> _EXERCISE DESCRIPTION_
Filter the listing below down to the lines holding the word "Strategische", and copy those lines.

> _MATERIAL TO PROCESS_
#####
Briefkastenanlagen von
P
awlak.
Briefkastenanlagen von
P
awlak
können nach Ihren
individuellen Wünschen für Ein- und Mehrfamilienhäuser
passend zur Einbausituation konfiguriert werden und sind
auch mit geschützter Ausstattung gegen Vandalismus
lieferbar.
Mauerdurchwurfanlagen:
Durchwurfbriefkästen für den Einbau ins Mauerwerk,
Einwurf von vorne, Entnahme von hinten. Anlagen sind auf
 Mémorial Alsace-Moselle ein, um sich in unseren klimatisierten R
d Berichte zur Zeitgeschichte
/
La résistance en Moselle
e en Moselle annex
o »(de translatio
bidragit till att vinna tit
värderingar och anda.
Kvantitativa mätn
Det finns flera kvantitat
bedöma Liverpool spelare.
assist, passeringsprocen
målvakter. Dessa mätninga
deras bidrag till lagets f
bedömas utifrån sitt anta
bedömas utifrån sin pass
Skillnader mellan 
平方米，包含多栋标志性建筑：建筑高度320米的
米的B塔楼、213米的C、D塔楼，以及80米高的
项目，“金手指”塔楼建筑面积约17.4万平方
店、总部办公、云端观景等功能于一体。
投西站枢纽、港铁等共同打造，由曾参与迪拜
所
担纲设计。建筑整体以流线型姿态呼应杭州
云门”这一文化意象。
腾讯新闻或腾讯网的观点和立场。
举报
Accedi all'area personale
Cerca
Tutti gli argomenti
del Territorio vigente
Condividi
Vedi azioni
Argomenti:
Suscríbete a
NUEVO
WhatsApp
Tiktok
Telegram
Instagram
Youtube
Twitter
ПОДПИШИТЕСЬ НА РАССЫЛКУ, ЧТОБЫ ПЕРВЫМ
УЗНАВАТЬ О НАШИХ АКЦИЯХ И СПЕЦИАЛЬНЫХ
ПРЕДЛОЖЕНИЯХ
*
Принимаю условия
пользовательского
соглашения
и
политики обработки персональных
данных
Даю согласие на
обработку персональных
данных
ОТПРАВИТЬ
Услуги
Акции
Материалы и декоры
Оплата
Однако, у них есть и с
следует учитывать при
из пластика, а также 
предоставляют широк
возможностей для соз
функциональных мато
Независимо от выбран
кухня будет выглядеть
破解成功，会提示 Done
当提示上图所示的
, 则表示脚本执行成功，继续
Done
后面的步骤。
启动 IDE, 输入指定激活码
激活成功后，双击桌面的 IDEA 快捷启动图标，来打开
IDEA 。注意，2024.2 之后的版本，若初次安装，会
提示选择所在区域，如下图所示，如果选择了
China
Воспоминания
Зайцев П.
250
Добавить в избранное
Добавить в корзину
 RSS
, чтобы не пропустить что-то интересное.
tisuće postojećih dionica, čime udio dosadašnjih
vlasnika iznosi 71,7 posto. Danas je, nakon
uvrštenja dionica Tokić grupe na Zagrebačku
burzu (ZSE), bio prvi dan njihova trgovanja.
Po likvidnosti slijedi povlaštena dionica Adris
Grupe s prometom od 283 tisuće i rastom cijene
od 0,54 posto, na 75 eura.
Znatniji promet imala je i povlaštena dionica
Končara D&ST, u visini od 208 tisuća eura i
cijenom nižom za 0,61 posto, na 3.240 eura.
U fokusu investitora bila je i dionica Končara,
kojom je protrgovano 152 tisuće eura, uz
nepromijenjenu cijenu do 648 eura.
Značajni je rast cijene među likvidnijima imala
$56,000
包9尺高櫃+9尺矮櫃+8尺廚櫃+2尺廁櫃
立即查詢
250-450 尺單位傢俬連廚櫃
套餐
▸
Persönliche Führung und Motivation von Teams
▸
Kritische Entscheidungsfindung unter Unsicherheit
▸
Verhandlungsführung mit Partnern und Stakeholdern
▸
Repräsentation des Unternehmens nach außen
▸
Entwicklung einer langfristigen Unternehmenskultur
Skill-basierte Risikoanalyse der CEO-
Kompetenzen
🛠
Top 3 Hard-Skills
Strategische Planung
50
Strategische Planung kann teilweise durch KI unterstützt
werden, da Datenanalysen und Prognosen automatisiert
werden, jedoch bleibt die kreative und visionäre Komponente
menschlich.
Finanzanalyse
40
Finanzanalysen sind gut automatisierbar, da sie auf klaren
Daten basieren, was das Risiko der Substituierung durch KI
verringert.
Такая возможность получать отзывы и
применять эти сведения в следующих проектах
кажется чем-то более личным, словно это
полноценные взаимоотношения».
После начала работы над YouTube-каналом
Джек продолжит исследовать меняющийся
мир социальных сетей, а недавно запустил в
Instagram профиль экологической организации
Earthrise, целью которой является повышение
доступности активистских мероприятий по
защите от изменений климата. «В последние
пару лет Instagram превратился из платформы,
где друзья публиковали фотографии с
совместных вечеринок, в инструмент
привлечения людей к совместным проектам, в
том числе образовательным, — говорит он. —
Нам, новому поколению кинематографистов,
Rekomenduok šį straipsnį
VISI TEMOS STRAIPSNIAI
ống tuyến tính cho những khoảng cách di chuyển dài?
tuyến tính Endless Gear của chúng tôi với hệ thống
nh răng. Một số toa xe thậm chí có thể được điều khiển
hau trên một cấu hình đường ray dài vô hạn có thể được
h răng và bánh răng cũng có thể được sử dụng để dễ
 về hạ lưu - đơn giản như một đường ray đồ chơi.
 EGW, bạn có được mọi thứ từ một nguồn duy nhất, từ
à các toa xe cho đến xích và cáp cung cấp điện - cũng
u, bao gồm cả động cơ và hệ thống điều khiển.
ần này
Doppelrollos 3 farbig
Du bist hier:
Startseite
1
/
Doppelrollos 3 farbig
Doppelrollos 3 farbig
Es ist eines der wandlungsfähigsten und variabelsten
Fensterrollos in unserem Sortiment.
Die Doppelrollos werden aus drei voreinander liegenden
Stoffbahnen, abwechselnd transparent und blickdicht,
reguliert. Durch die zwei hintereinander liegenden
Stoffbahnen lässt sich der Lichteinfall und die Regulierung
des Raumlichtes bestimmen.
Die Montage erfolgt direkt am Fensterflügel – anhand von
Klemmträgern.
#####
> _OUTPUT BELOW_
Strategische Planung
Strategische Planung kann teilweise durch KI unterstützt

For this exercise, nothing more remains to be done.